Known the world over for its twinkling lights, elegant beauty, and gastronomic delights, Paris makes a strong case for being the City of Love. Yet, the place with the strongest claim to be a romantic landmark isn’t the Eiffel Tower or River Seine. It’s not even in the city center. To see a place that truly embodies l’amour, you need to head out to Versailles and visit the Petit Trianon. The French monarch Louis XV commissioned it for his beloved mistress, Madame de Pompadour, though she didn’t live long enough to see it finished. Instead, it became the home of her successor, Madame du Barry, and later, during the reign of Louis XVI, the property of Marie Antoinette. Smaller and more intimate than the larger palace, this testament to love sits surrounded by the famed gardens of Versailles, and includes a view of the garden's aptly-named Temple of Love from the main apartment.

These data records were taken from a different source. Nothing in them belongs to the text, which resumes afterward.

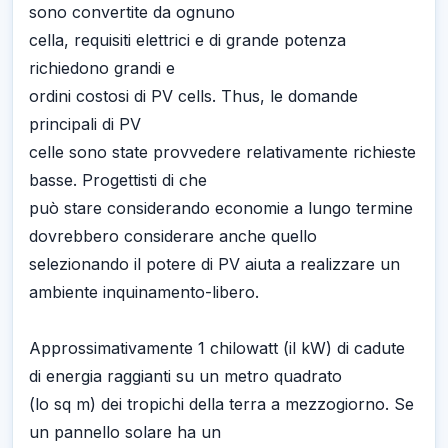
sono convertite da ognuno
cella, requisiti elettrici e di grande potenza
richiedono grandi e
ordini costosi di PV cells. Thus, le domande
principali di PV
celle sono state provvedere relativamente richieste
basse. Progettisti di che
può stare considerando economie a lungo termine
dovrebbero considerare anche quello
selezionando il potere di PV aiuta a realizzare un
ambiente inquinamento-libero.
Approssimativamente 1 chilowatt (il kW) di cadute
di energia raggianti su un metro quadrato
(lo sq m) dei tropichi della terra a mezzogiorno. Se
un pannello solare ha un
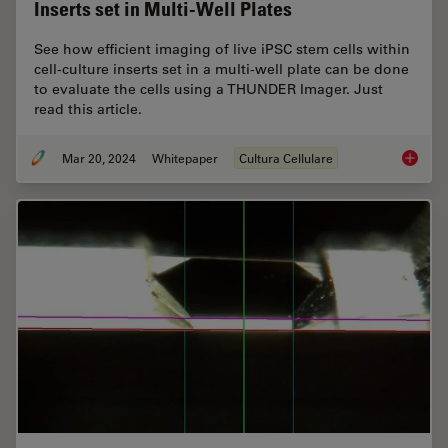
Inserts set in Multi-Well Plates
See how efficient imaging of live iPSC stem cells within
cell-culture inserts set in a multi-well plate can be done
to evaluate the cells using a THUNDER Imager. Just
read this article.
Mar 20, 2024
Whitepaper
Cultura Cellulare
Rapid Ch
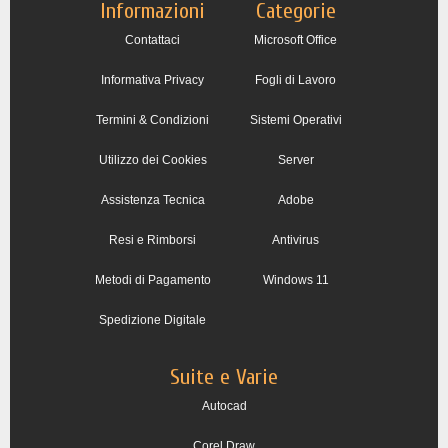
Informazioni
Categorie
Contattaci
Microsoft Office
Informativa Privacy
Fogli di Lavoro
Termini & Condizioni
Sistemi Operativi
Utilizzo dei Cookies
Server
Assistenza Tecnica
Adobe
Resi e Rimborsi
Antivirus
Metodi di Pagamento
Windows 11
Spedizione Digitale
Suite e Varie
Autocad
Corel Draw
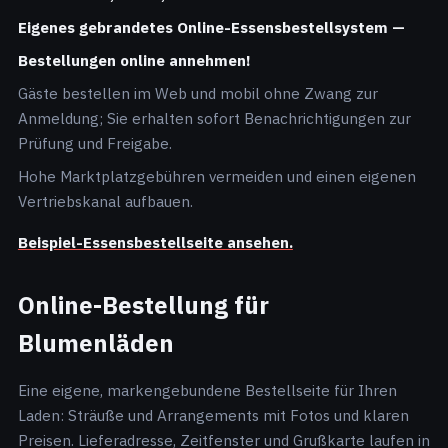
Eigenes gebrandetes Online-Essensbestellsystem —
Bestellungen online annehmen!
Gäste bestellen im Web und mobil ohne Zwang zur
Anmeldung; Sie erhalten sofort Benachrichtigungen zur
Prüfung und Freigabe.
Hohe Marktplatzgebühren vermeiden und einen eigenen
Vertriebskanal aufbauen.
Beispiel-Essensbestellseite ansehen.
Online-Bestellung für
Blumenläden
Eine eigene, markengebundene Bestellseite für Ihren
Laden: Sträuße und Arrangements mit Fotos und klaren
Preisen. Lieferadresse, Zeitfenster und Grußkarte laufen in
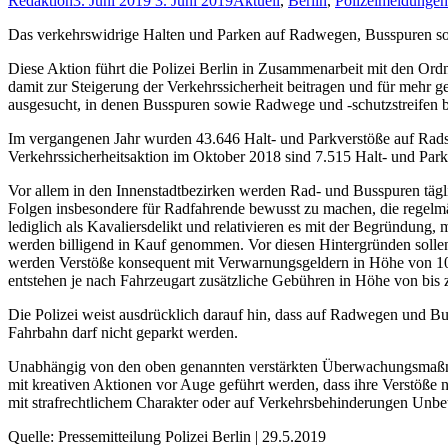
Redaktion
3. Juni 2019
3. Juni 2019
Aktuell
,
Berlin
,
Polizeimeldungen
Das verkehrswidrige Halten und Parken auf Radwegen, Busspuren sowie
Diese Aktion führt die Polizei Berlin in Zusammenarbeit mit den O
damit zur Steigerung der Verkehrssicherheit beitragen und für mehr
ausgesucht, in denen Busspuren sowie Radwege und -schutzstreifen b
Im vergangenen Jahr wurden 43.646 Halt- und Parkverstöße auf Radsc
Verkehrssicherheitsaktion im Oktober 2018 sind 7.515 Halt- und Park
Vor allem in den Innenstadtbezirken werden Rad- und Busspuren täglic
Folgen insbesondere für Radfahrende bewusst zu machen, die regelm
lediglich als Kavaliersdelikt und relativieren es mit der Begründun
werden billigend in Kauf genommen. Vor diesen Hintergründen sollen 
werden Verstöße konsequent mit Verwarnungsgeldern in Höhe von 10 bi
entstehen je nach Fahrzeugart zusätzliche Gebühren in Höhe von bis 
Die Polizei weist ausdrücklich darauf hin, dass auf Radwegen und Bu
Fahrbahn darf nicht geparkt werden.
Unabhängig von den oben genannten verstärkten Überwachungsmaßnah
mit kreativen Aktionen vor Auge geführt werden, dass ihre Verstöße nic
mit strafrechtlichem Charakter oder auf Verkehrsbehinderungen Unbete
Quelle: Pressemitteilung Polizei Berlin | 29.5.2019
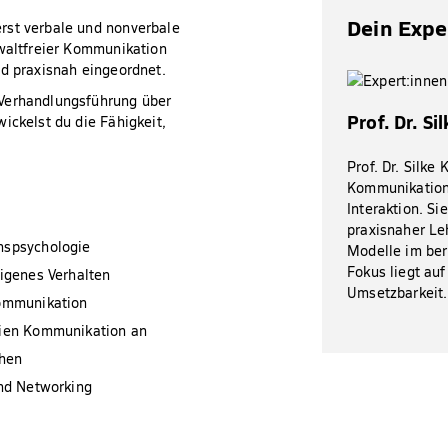
Dein Expe
rst verbale und nonverbale
ewaltfreier Kommunikation
nd praxisnah eingeordnet.
 Verhandlungsführung über
Prof. Dr. Si
ickelst du die Fähigkeit,
Prof. Dr. Silke 
Kommunikation
Interaktion. Si
praxisnaher Le
onspsychologie
Modelle im ber
Fokus liegt auf
eigenes Verhalten
Umsetzbarkeit.
Kommunikation
reien Kommunikation an
chen
und Networking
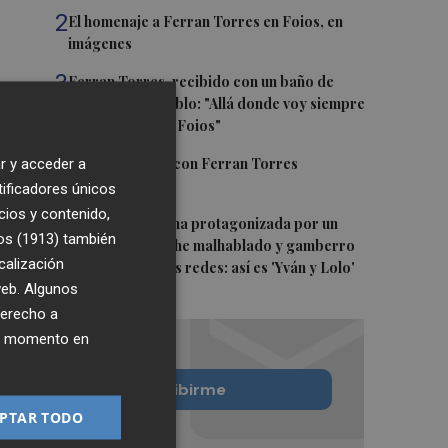
2
El homenaje a Ferran Torres en Foios, en
imágenes
3
Ferran Torres, recibido con un baño de
masas en su pueblo: "Allá donde voy siempre
digo que soy de Foios"
4
Foios se vuelca con Ferran Torres
r y acceder a
tificadores únicos
cios y contenido,
5
La serie murciana protagonizada por un
os (1913)
también
conejo de peluche malhablado y gamberro
calización
que triunfa en las redes: así es 'Yván y Lolo'
 web. Algunos
derecho a
ier momento en
Quiero suscribirme
PTAR TODO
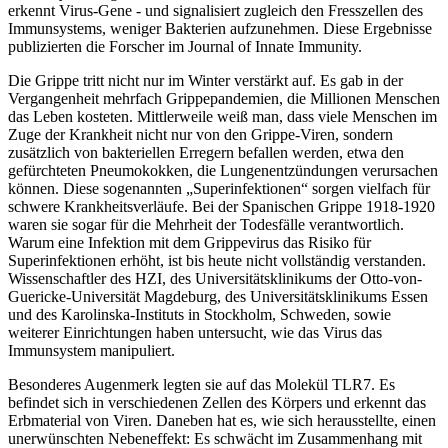
erkennt Virus-Gene - und signalisiert zugleich den Fresszellen des
Immunsystems, weniger Bakterien aufzunehmen. Diese Ergebnisse
publizierten die Forscher im Journal of Innate Immunity.
Die Grippe tritt nicht nur im Winter verstärkt auf. Es gab in der
Vergangenheit mehrfach Grippepandemien, die Millionen Menschen
das Leben kosteten. Mittlerweile weiß man, dass viele Menschen im
Zuge der Krankheit nicht nur von den Grippe-Viren, sondern
zusätzlich von bakteriellen Erregern befallen werden, etwa den
gefürchteten Pneumokokken, die Lungenentzündungen verursachen
können. Diese sogenannten „Superinfektionen“ sorgen vielfach für
schwere Krankheitsverläufe. Bei der Spanischen Grippe 1918-1920
waren sie sogar für die Mehrheit der Todesfälle verantwortlich.
Warum eine Infektion mit dem Grippevirus das Risiko für
Superinfektionen erhöht, ist bis heute nicht vollständig verstanden.
Wissenschaftler des HZI, des Universitätsklinikums der Otto-von-
Guericke-Universität Magdeburg, des Universitätsklinikums Essen
und des Karolinska-Instituts in Stockholm, Schweden, sowie
weiterer Einrichtungen haben untersucht, wie das Virus das
Immunsystem manipuliert.
Besonderes Augenmerk legten sie auf das Molekül TLR7. Es
befindet sich in verschiedenen Zellen des Körpers und erkennt das
Erbmaterial von Viren. Daneben hat es, wie sich herausstellte, einen
unerwünschten Nebeneffekt: Es schwächt im Zusammenhang mit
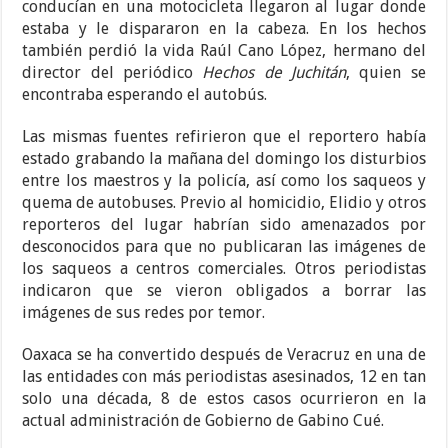
conducían en una motocicleta llegaron al lugar donde
estaba y le dispararon en la cabeza. En los hechos
también perdió la vida Raúl Cano López, hermano del
director del periódico
Hechos de Juchitán
, quien se
encontraba esperando el autobús.
Las mismas fuentes refirieron que el reportero había
estado grabando la mañana del domingo los disturbios
entre los maestros y la policía, así como los saqueos y
quema de autobuses. Previo al homicidio, Elidio y otros
reporteros del lugar habrían sido amenazados por
desconocidos para que no publicaran las imágenes de
los saqueos a centros comerciales. Otros periodistas
indicaron que se vieron obligados a borrar las
imágenes de sus redes por temor.
Oaxaca se ha convertido después de Veracruz en una de
las entidades con más periodistas asesinados, 12 en tan
solo una década, 8 de estos casos ocurrieron en la
actual administración de Gobierno de Gabino Cué.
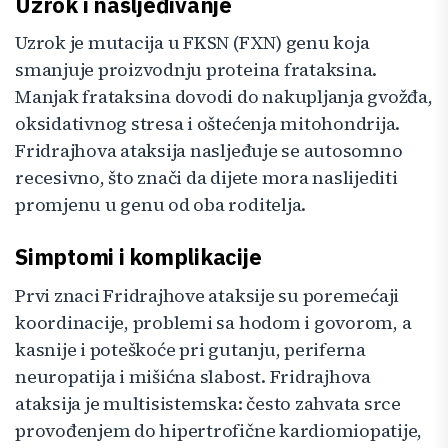
Uzrok i nasljeđivanje
Uzrok je mutacija u FKSN (FXN) genu koja
smanjuje proizvodnju proteina frataksina.
Manjak frataksina dovodi do nakupljanja gvožđa,
oksidativnog stresa i oštećenja mitohondrija.
Fridrajhova ataksija nasljeđuje se autosomno
recesivno, što znači da dijete mora naslijediti
promjenu u genu od oba roditelja.
Simptomi i komplikacije
Prvi znaci Fridrajhove ataksije su poremećaji
koordinacije, problemi sa hodom i govorom, a
kasnije i poteškoće pri gutanju, periferna
neuropatija i mišićna slabost. Fridrajhova
ataksija je multisistemska: često zahvata srce
provođenjem do hipertrofične kardiomiopatije,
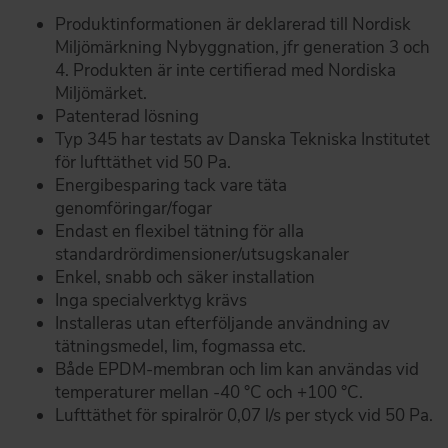
Produktinformationen är deklarerad till Nordisk
Miljömärkning Nybyggnation, jfr generation 3 och
4. Produkten är inte certifierad med Nordiska
Miljömärket.
Patenterad lösning
Typ 345 har testats av Danska Tekniska Institutet
för lufttäthet vid 50 Pa.
Energibesparing tack vare täta
genomföringar/fogar
Endast en flexibel tätning för alla
standardrördimensioner/utsugskanaler
Enkel, snabb och säker installation
Inga specialverktyg krävs
Installeras utan efterföljande användning av
tätningsmedel, lim, fogmassa etc.
Både EPDM-membran och lim kan användas vid
temperaturer mellan -40 °C och +100 °C.
Lufttäthet för spiralrör 0,07 l/s per styck vid 50 Pa.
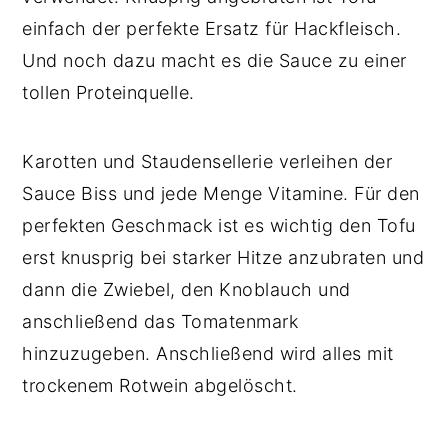
einfach der perfekte Ersatz für Hackfleisch.
Und noch dazu macht es die Sauce zu einer
tollen Proteinquelle.
Karotten und Staudensellerie verleihen der
Sauce Biss und jede Menge Vitamine. Für den
perfekten Geschmack ist es wichtig den Tofu
erst knusprig bei starker Hitze anzubraten und
dann die Zwiebel, den Knoblauch und
anschließend das Tomatenmark
hinzuzugeben. Anschließend wird alles mit
trockenem Rotwein abgelöscht.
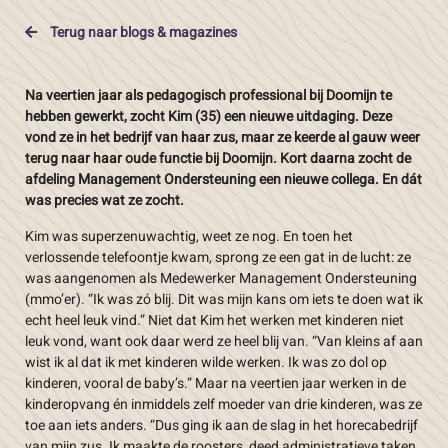
Terug naar blogs & magazines
Na veertien jaar als pedagogisch professional bij Doomijn te
hebben gewerkt, zocht Kim (35) een nieuwe uitdaging. Deze
vond ze in het bedrijf van haar zus, maar ze keerde al gauw weer
terug naar haar oude functie bij Doomijn. Kort daarna zocht de
afdeling Management Ondersteuning een nieuwe collega. En dát
was precies wat ze zocht.
Kim was superzenuwachtig, weet ze nog. En toen het
verlossende telefoontje kwam, sprong ze een gat in de lucht: ze
was aangenomen als Medewerker Management Ondersteuning
(mmo’er). “Ik was zó blij. Dit was mijn kans om iets te doen wat ik
echt heel leuk vind.” Niet dat Kim het werken met kinderen niet
leuk vond, want ook daar werd ze heel blij van. “Van kleins af aan
wist ik al dat ik met kinderen wilde werken. Ik was zo dol op
kinderen, vooral de baby’s.” Maar na veertien jaar werken in de
kinderopvang én inmiddels zelf moeder van drie kinderen, was ze
toe aan iets anders. “Dus ging ik aan de slag in het horecabedrijf
van mijn zus. Ik maakte de roosters, deed administratieve taken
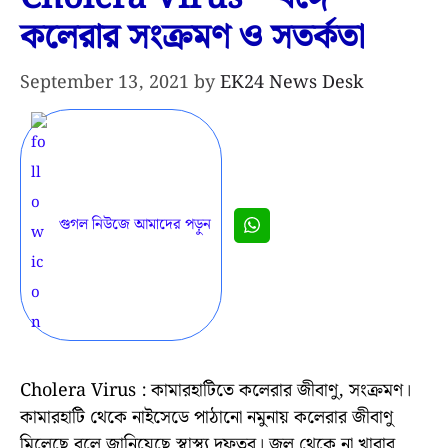
কলেরার সংক্রমণ ও সতর্কতা
September 13, 2021
by
EK24 News Desk
গুগল নিউজে আমাদের পড়ুন
Cholera Virus : কামারহাটিতে কলেরার জীবাণু, সংক্রমণ।
কামারহাটি থেকে নাইসেডে পাঠানো নমুনায় কলেরার জীবাণু
মিলেছে বলে জানিয়েছে স্বাস্থ্য দফতর। জল থেকে না খাবার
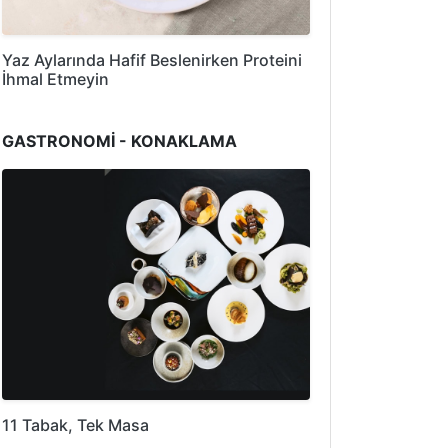
Yaz Aylarında Hafif Beslenirken Proteini
İhmal Etmeyin
GASTRONOMİ - KONAKLAMA
11 Tabak, Tek Masa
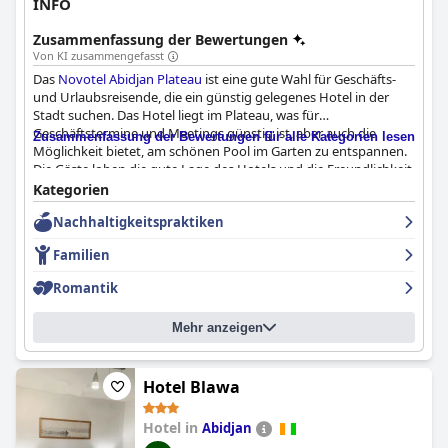
INFO
Zusammenfassung der Bewertungen
Von KI zusammengefasst
Das
Novotel Abidjan Plateau
ist eine gute Wahl für Geschäfts-
und Urlaubsreisende, die ein günstig gelegenes Hotel in der
Stadt suchen. Das Hotel liegt im Plateau, was für
Geschäftstermine und Meetings günstig ist, aber auch die
Zusammenfassung der Bewertungen für alle Kategorien lesen
Möglichkeit bietet, am schönen Pool im Garten zu entspannen.
Die Gäste loben die gute Lage des Hotels und die Freundlichkeit
des Personals. Auch das Frühstück im Hotel wird von den
Kategorien
Gästen sehr gelobt, viele nennen es "köstlich" und
Nachhaltigkeitspraktiken
"ausgezeichnet". Die Zimmer sind komfortabel und sauber, mit
guter Klimatisierung und sehr bequemen Betten. Das Personal
Familien
wird von den Gästen sehr geschätzt, viele beschreiben es als
freundlich, professionell und detailgenau. Das WLAN wurde
Romantik
zwar unterschiedlich bewertet, aber das Hotel hat Lösungen zur
Verbesserung der Situation eingeführt. Insgesamt ist das
Mehr anzeigen
Novotel Abidjan Plateau
eine gute Wahl für diejenigen, die ein
komfortables Geschäftshotel suchen.
Hotel Blawa
Hotel in
Abidjan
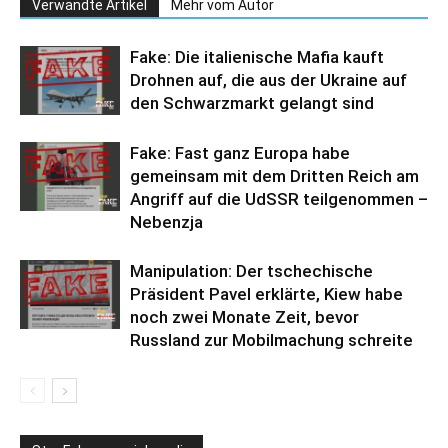
Verwandte Artikel
Mehr vom Autor
Fake: Die italienische Mafia kauft
Drohnen auf, die aus der Ukraine auf
den Schwarzmarkt gelangt sind
Fake: Fast ganz Europa habe
gemeinsam mit dem Dritten Reich am
Angriff auf die UdSSR teilgenommen –
Nebenzja
Manipulation: Der tschechische
Präsident Pavel erklärte, Kiew habe
noch zwei Monate Zeit, bevor
Russland zur Mobilmachung schreite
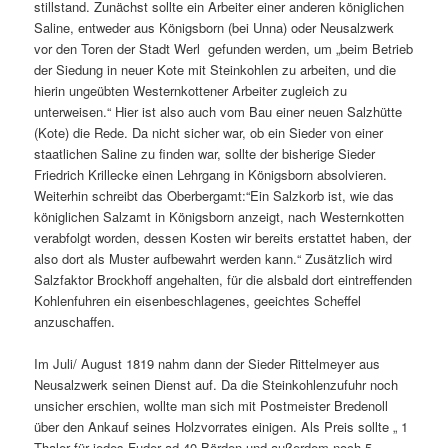
stillstand. Zunächst sollte ein Arbeiter einer anderen königlichen
Saline, entweder aus Königsborn (bei Unna) oder Neusalzwerk
vor den Toren der Stadt Werl gefunden werden, um „beim Betrieb
der Siedung in neuer Kote mit Steinkohlen zu arbeiten, und die
hierin ungeübten Westernkottener Arbeiter zugleich zu
unterweisen.“ Hier ist also auch vom Bau einer neuen Salzhütte
(Kote) die Rede. Da nicht sicher war, ob ein Sieder von einer
staatlichen Saline zu finden war, sollte der bisherige Sieder
Friedrich Krillecke einen Lehrgang in Königsborn absolvieren.
Weiterhin schreibt das Oberbergamt:“Ein Salzkorb ist, wie das
königlichen Salzamt in Königsborn anzeigt, nach Westernkotten
verabfolgt worden, dessen Kosten wir bereits erstattet haben, der
also dort als Muster aufbewahrt werden kann.“ Zusätzlich wird
Salzfaktor Brockhoff angehalten, für die alsbald dort eintreffenden
Kohlenfuhren ein eisenbeschlagenes, geeichtes Scheffel
anzuschaffen.
Im Juli/ August 1819 nahm dann der Sieder Rittelmeyer aus
Neusalzwerk seinen Dienst auf. Da die Steinkohlenzufuhr noch
unsicher erschien, wollte man sich mit Postmeister Bredenoll
über den Ankauf seines Holzvorrates einigen. Als Preis sollte „ 1
Thaler für jedes Fuder ad 40 Börden und außerdem noch 5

The Albert Memorial - London, UK

Autumn season at Albert Memorial in London.
Credit: I Wei Huang/ Shutterstock

There are monuments to love all over London. The statue of Eros – the Greek God of Love –in Piccadilly Circus and the bronze lovers that embrace at St Pancras Station’s The Meeting Place are just two that immediately spring to mind. However, nothing symbolizes true love more than the Albert Memorial, located in Kensington Gardens opposite the Royal Albert Hall. At first glance, it simply depicts the seated figure of a man, albeit one covered in dazzling gold leaf and surrounded by embellishments typical of the 19th century. But that man was Prince Albert, the love of Queen Victoria’s life. When she lost the husband she adored to typhoid fever at the age of just 42, she was bereft, wearing mourning clothes for the rest of her life.